On the basis of recurrent visits and close study over the past three years the authors have been led to the conclusion that the enthusiastic and at times wildly optimistic accounts of recent political developments in Latin America do not accord with what seems to be actually happening. Nor are these new regimes at all what they are portrayed to be. For one thing, this red or pink tide of centre-left regimes is associated, and not coincidentally, with the retreat of the social movements on the left and a resurgence of class power on the right. For another, we found few indications of substantive change either in macroeconomic, i.e. neoliberal, policies or in their social dynamics. Thirdly, there were few indications that the social classes in the popular sector of society in any way benefited from the spurt of economic growth in the region and the reported primary commodities boom.
This common interpretation and accounts of the progressive shift in Latin American regime politics and policies include developments in Argentina, Brazil and Chile as well as Ecuador, Nicaragua, Peru, Uruguay and Paraguay, but the central focus, and the hopes and expectations regarding a turn to the left, has been on Venezuela, Bolivia and Cuba, a triad of socialist or socialist-oriented regimes painted as the nemesis of US imperialism and neoliberal globalization, the wave of an imminent and much better future.
So what is the reality of the recent and current political developments in the region? This is the aim of this book to assess the state of recent and current developments in Latin America in the new times of a global primary commodities boom and regime change; to assess, and critique, the prevailing view of these developments on the left.

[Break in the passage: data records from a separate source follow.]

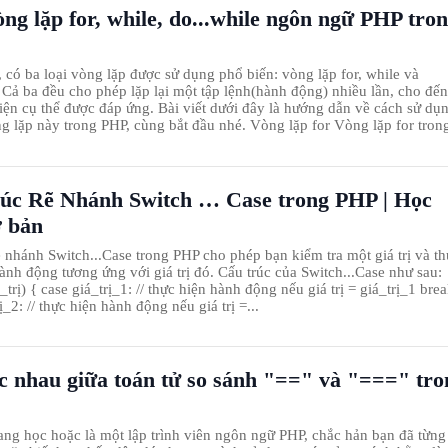
ng lặp for, while, do...while ngôn ngữ PHP tro
 có ba loại vòng lặp được sử dụng phổ biến: vòng lặp for, while và
. Cả ba đều cho phép lặp lại một tập lệnh(hành động) nhiều lần, cho đến
iện cụ thể được đáp ứng. Bài viết dưới đây là hướng dẫn về cách sử dụ
ng lặp này trong PHP, cùng bắt đầu nhé. Vòng lặp for Vòng lặp for tron
úc Rẽ Nhánh Switch … Case trong PHP | Học
 bản
ẽ nhánh Switch...Case trong PHP cho phép bạn kiểm tra một giá trị và th
ành động tương ứng với giá trị đó. Cấu trúc của Switch...Case như sau:
_trị) { case giá_trị_1: // thực hiện hành động nếu giá trị = giá_trị_1 brea
ị_2: // thực hiện hành động nếu giá trị =...
c nhau giữa toán tử so sánh "==" và "===" tro
ng học hoặc là một lập trình viên ngôn ngữ PHP, chắc hản bạn đã từng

What has essentially transpired is the emergence of new and somewhat different political regimes in the context of a wave of anti-neoliberalism, a widespread concern for different policies and an alternative form of development, the relative decline of US power and the conjunctural advent of a primary commodities boom in the world economy. In this new and changing context we argue that what is needed are not dreams and political romance, idealistic portrayals of political developments and the leftist or centre-of-left regimes that have come to power, but a more scientific empirical and grounded analysis of these developments and a more realistic assessment of their meaning.
A critical assessment of the left today, particularly in the Latin America context, could and perhaps should begin and end with an analysis of neoliberalism, the dominant form of capitalism in the current and latest phase of world development. Over the past two decades neoliberalism has come to dominate both public and academic discourse and the modalities of the state and politics in one country after another. The ascendancy of neoliberalism occurred through a series of interconnected transformations that began with the economic turmoil of the 1970s, the rise of neoconservative government administrations and neoliberal policy regimes in the 1980s, and the extension and deepening and reform of the neoliberal model in the 1990s.
As for the apparent decline of neoliberalism in the late 1990s it occurred in the context of a growing social divide, widespread disenchantment and organized resistance in the popular sector of many class divided societies in the global south. Neoliberalism in this context came to mark an historic shift in the balance of power not just in Latin America but also all over the world, a turning point in the social forms of economic and political power and the patterns of everyday life in capitalist society.